* DOCUMENT EXCERPT:

I am not sure you did not read Jörg's post attentivly.

He wrote



> We will decide in the next 2-3 weeks if we do or not.*


This thread is up since 3 days. No update though.


----------



## hidden830726

*Re: Should we build this watch ? ;-) >>> Limited handwind Flieger watch <<< in orange!*



stuffler said:


> I am not sure you did not read Jörg's post attentivly.
> 
> He wrote
> 
> This thread is up since 3 days. No update though.


Well, u got points, but decide in 2-3 weeks doesnt stop Jörg to update?


----------



## StufflerMike

*Re: Should we build this watch ? ;-) >>> Limited handwind Flieger watch <<< in orange!*



hidden830726 said:


> Well, u got points, but decide in 2-3 weeks doesnt stop Jörg to update?


There is nothing to be updated yet.


----------



## zpyder

*Re: Should we build this watch ? ;-) >>> Limited handwind Flieger watch <<< in orange!*

I like it but would the black case get scratches? It's easy to polish out plain stainless. Also, how much would it cost? I'd have to come up with a very good reason for buying another watch after getting an auto flieger at the start of the year... Maybe engagement/wedding watch? Hmm...

Sent from my GT-N8010 using Tapatalk 4


----------



## StufflerMike

*Re: Should we build this watch ? ;-) >>> Limited handwind Flieger watch <<< in orange!*

The Black Forest Edition 1 retails for 820 (690 net) as mentioned in the very first post.
Available March 2014 if everthing goes well.


----------



## zpyder

*Re: Should we build this watch ? ;-) >>> Limited handwind Flieger watch <<< in orange!*

Indeed, Sadly I am reading via a tablet and didn't see till after I posted that there were 8 more pages, couldn't see the price in the image to start with too!

Sent from my GT-N8010 using Tapatalk 4


----------



## superkick10a

*Re: Should we build this watch ? ;-) >>> Limited handwind Flieger watch <<< in orange!*



hydroidsouvlaki said:


> Now, another limited edition Seatime...


Agree!b-)


----------



## Canadianjam2

*Re: Should we build this watch ? ;-) >>> Limited handwind Flieger watch <<< in orange!*



superkick10a said:


> Agree!b-)


Just a general question, how often does Stowa release Limited Editions? I would definitely be interested in any of the watches with a Unitas or Durowe movement with central second hand.


----------



## Torrefies

*Re: Should we build this watch ? ;-) >>> Limited handwind Flieger watch <<< in orange!*

I'm sure it will be super popular with the right people, but it's not for me. I'll keep saving my dimes for an antea 390.


----------



## hidden830726

*Re: Should we build this watch ? ;-) >>> Limited handwind Flieger watch <<< in orange!*

If its LE then It might need more than just the black dial, and black coat to make it special.

Sent from my RM-821_apac_malaysia_316 using Tapatalk


----------



## Peter Atwood

*Re: Should we build this watch ? ;-) >>> Limited handwind Flieger watch <<< in orange!*

It's very cool looking and different. I like it.


----------



## freight dog

*Re: Should we build this watch ? ;-) >>> Limited handwind Flieger watch <<< in orange!*

You should definitely build this watch! No doubt it will look even better in person than in the renderings. I have a yellow numbered pvd watch I would sell to replace with this.

[Text data extracted from pages]
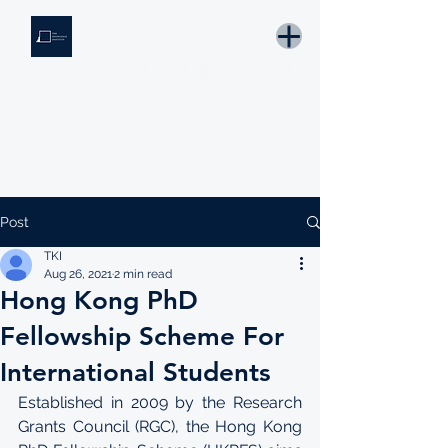
THE KNOWLEDGE INSTITUTE
Developing Eswatini's Future Leaders
Email: tki.eswatini@gmail.com
Post
TKI
Aug 26, 2021
2 min read
Hong Kong PhD
Fellowship Scheme For
International Students
Established in 2009 by the Research 
Grants Council (RGC), the Hong Kong 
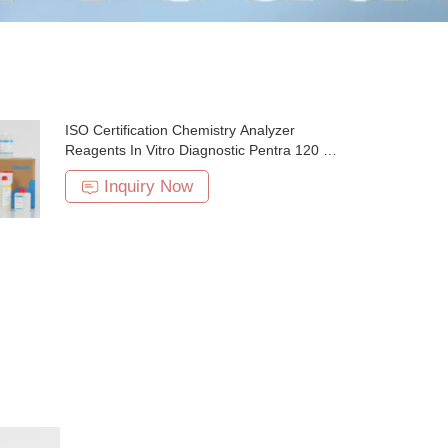
ISO Certification Chemistry Analyzer
Reagents In Vitro Diagnostic Pentra 120 5
Part
Inquiry Now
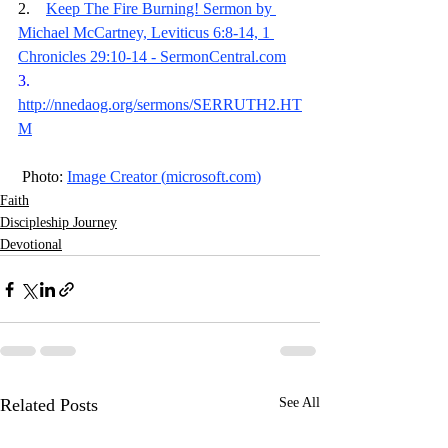
2.    
Keep The Fire Burning! Sermon by 
Michael McCartney, Leviticus 6:8-14, 1 
Chronicles 29:10-14 - 
SermonCentral.com
3.    
http://nnedaog.org/sermons/SERRUTH2.HT
M
 Photo: 
Image Creator (
microsoft.com
)
Faith
Discipleship Journey
Devotional
Related Posts
See All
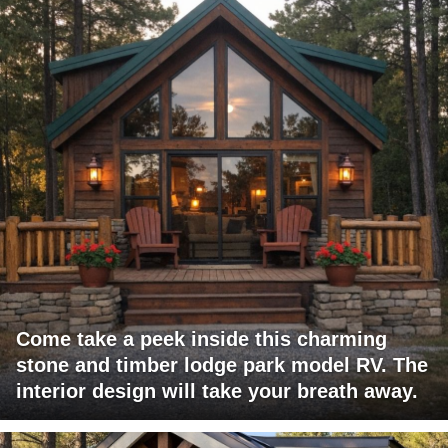
Come take a peek inside this charming
stone and timber lodge park model RV. The
interior design will take your breath away.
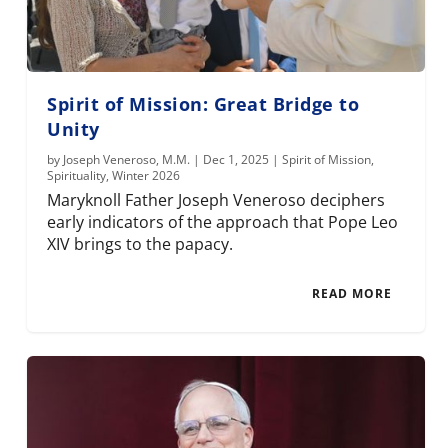
Spirit of Mission: Great Bridge to
Unity
by
Joseph Veneroso, M.M.
|
Dec 1, 2025
|
Spirit of Mission
,
Spirituality
,
Winter 2026
Maryknoll Father Joseph Veneroso deciphers
early indicators of the approach that Pope Leo
XIV brings to the papacy.
READ MORE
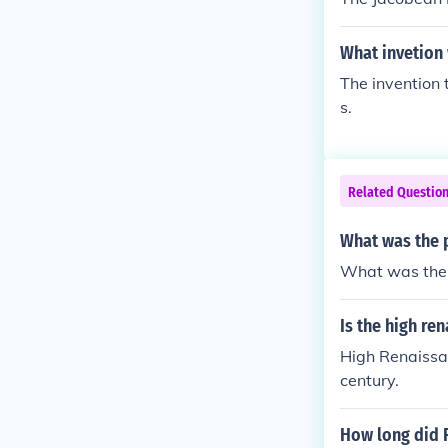
What invetion
The invention 
s.
Related Questio
What was the p
What was the p
Is the high re
High Renaissan
century.
How long did 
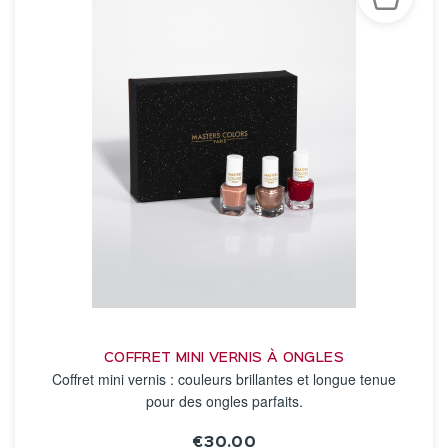
COFFRET MINI VERNIS À ONGLES
Coffret mini vernis : couleurs brillantes et longue tenue
pour des ongles parfaits.
€30.00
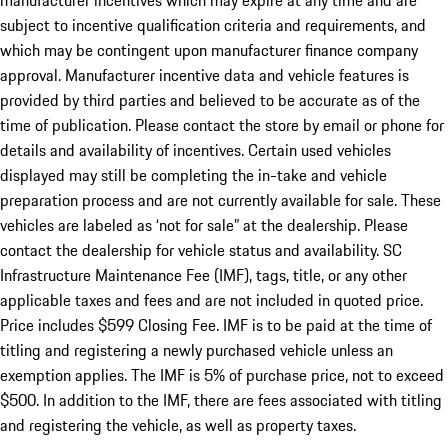
manufacturer incentives which may expire at any time and are
subject to incentive qualification criteria and requirements, and
which may be contingent upon manufacturer finance company
approval. Manufacturer incentive data and vehicle features is
provided by third parties and believed to be accurate as of the
time of publication. Please contact the store by email or phone for
details and availability of incentives. Certain used vehicles
displayed may still be completing the in-take and vehicle
preparation process and are not currently available for sale. These
vehicles are labeled as ‘not for sale” at the dealership. Please
contact the dealership for vehicle status and availability. SC
Infrastructure Maintenance Fee (IMF), tags, title, or any other
applicable taxes and fees and are not included in quoted price.
Price includes $599 Closing Fee. IMF is to be paid at the time of
titling and registering a newly purchased vehicle unless an
exemption applies. The IMF is 5% of purchase price, not to exceed
$500. In addition to the IMF, there are fees associated with titling
and registering the vehicle, as well as property taxes.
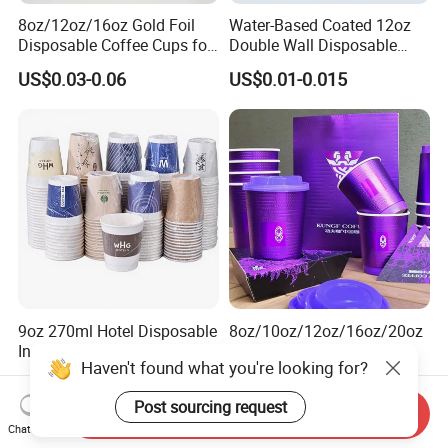
8oz/12oz/16oz Gold Foil
Water-Based Coated 12oz
Disposable Coffee Cups for
Double Wall Disposable
Party & Cafe
Water Beverage Bubble Tea
US$0.03-0.06
US$0.01-0.015
Plastic Ice Cream
Biodegradable Coffee
Custom Printed Tableware
Cardboard Cups
9oz 270ml Hotel Disposable
8oz/10oz/12oz/16oz/20oz
Independent Packaging Hot
Customized Logo Printed
Haven't found what you're looking for?
Drink Use Homestay Inn
Disposable Biodegradable
US$0.03-0.06
US$0.01-0.02
Customizable Paper Cup
Takeout Double Wall Noodle
Post sourcing request
Coffee Paper Cup with Lid
Send Inquiry
Chat Now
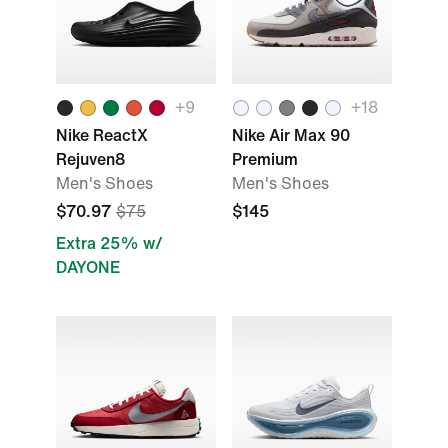
+9
+18
Nike ReactX
Nike Air Max 90
Rejuven8
Premium
Men's Shoes
Men's Shoes
$70.97
$75
$145
Extra 25% w/
DAYONE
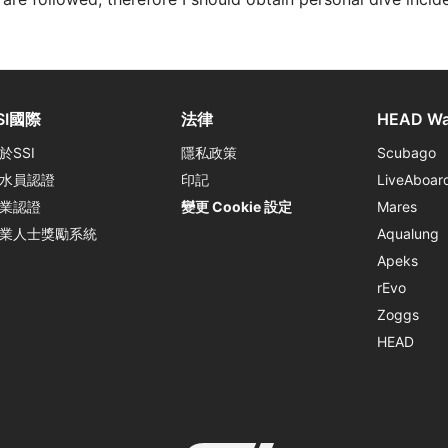
SI國際
法律
HEAD Wa
於SSI
隱私政策
Scubago
水員認證
印記
LiveAboar
業認證
變更 Cookie 設定
Mares
業人士獎勵系統
Aqualung
Apeks
rEvo
Zoggs
HEAD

* WHAT TO WORK ON:
1: From the rows, reproduce word for word the lines starting with the line that contains "What invetion" and going on through the line that contains "and registering the", including both of those lines. Omit the picture markers from your answer.
2: Continue the forum thread about the proposed limited handwind Flieger watch in orange from the point where it stops.
The forum thread and the rows have no connection to each other.

* RESPONSES TO THE TASKS:
1:
What invetion
The invention 
s.
Related Questio
What was the p
What was the p
Is the high re
High Renaissan
century.
How long did 
COFFRET MINI VERNIS À ONGLES
Coffret mini vernis : couleurs brillantes et longue tenue
pour des ongles parfaits.
€30.00
manufacturer incentives which may expire at any time and are
subject to incentive qualification criteria and requirements, and
which may be contingent upon manufacturer finance company
approval. Manufacturer incentive data and vehicle features is
provided by third parties and believed to be accurate as of the
time of publication. Please contact the store by email or phone for
details and availability of incentives. Certain used vehicles
displayed may still be completing the in-take and vehicle
preparation process and are not currently available for sale. These
vehicles are labeled as ‘not for sale” at the dealership. Please
contact the dealership for vehicle status and availability. SC
Infrastructure Maintenance Fee (IMF), tags, title, or any other
applicable taxes and fees and are not included in quoted price.
Price includes $599 Closing Fee. IMF is to be paid at the time of
titling and registering a newly purchased vehicle unless an
exemption applies. The IMF is 5% of purchase price, not to exceed
$500. In addition to the IMF, there are fees associated with titling
and registering the vehicle, as well as property taxes.

2:
----------



## watchnuts

*Re: Should we build this watch ? ;-) >>> Limited handwind Flieger watch <<< in orange!*

Looks awesome Jorg, but may I suggest a brushed pvd finish? The mirror polished pvd watches looks really cheap.


----------



## makoto

*Re: Should we build this watch ? ;-) >>> Limited handwind Flieger watch <<< in orange!*

pvd? Because I just keep thinking Paul Van Dyk&#8230;.


----------



## freight dog

*Re: Should we build this watch ? ;-) >>> Limited handwind Flieger watch <<< in orange!*



watchnuts said:


> Looks awesome Jorg, but may I suggest a brushed pvd finish? The mirror polished pvd watches looks really cheap.


I think it is to be the brushed finish. "Case: like the normal Flieger collection: 40 mm, black coated". If Jorg did DLC on the standard brushed stainless flieger case, like what was on the Halios DLC Puck, that would be super cool. I loved the finish on that watch, and it was tough. It would be in keeping with the quality Stowa always presents.


----------



## Cursor

*Re: Should we build this watch ? ;-) >>> Limited handwind Flieger watch <<< in orange!*

I'm not fond of this LE, and will give it a miss if produced.

I'd love to see more work done with the custom movement and a FO reintroduced at some price. I wish I better understood the complexities of making the central seconds modification. It must be cost prohibitive, or Jorg would've done it by now, but I just don't understand why.


----------



## Soulspawn

*Re: Should we build this watch ? ;-) >>> Limited handwind Flieger watch <<< in orange!*

No go for me. The colour combination just doesn't do it for me. Sorry!

How about another run of special colour dials prodivers!

Sent from my SM-N9005 using Tapatalk


----------



## hidden830726

*Re: Should we build this watch ? ;-) >>> Limited handwind Flieger watch <<< in orange!*

I'm fine with the color combinations, just I hope to see more differences this LE have if compare with normal stowa flieger. Doesn't appeal much if the diff is only color tone.

Sent from my RM-821_apac_malaysia_316 using Tapatalk


----------



## jonobailey

*Re: Should we build this watch ? ;-) >>> Limited handwind Flieger watch <<< in orange!*

Would love a LE Stowa but unfortunately this would not be it for me, not a fan of the colour combination or the PVD black coating, as I would always be concerned of durability (unless it is toughened, I.e. Damasko).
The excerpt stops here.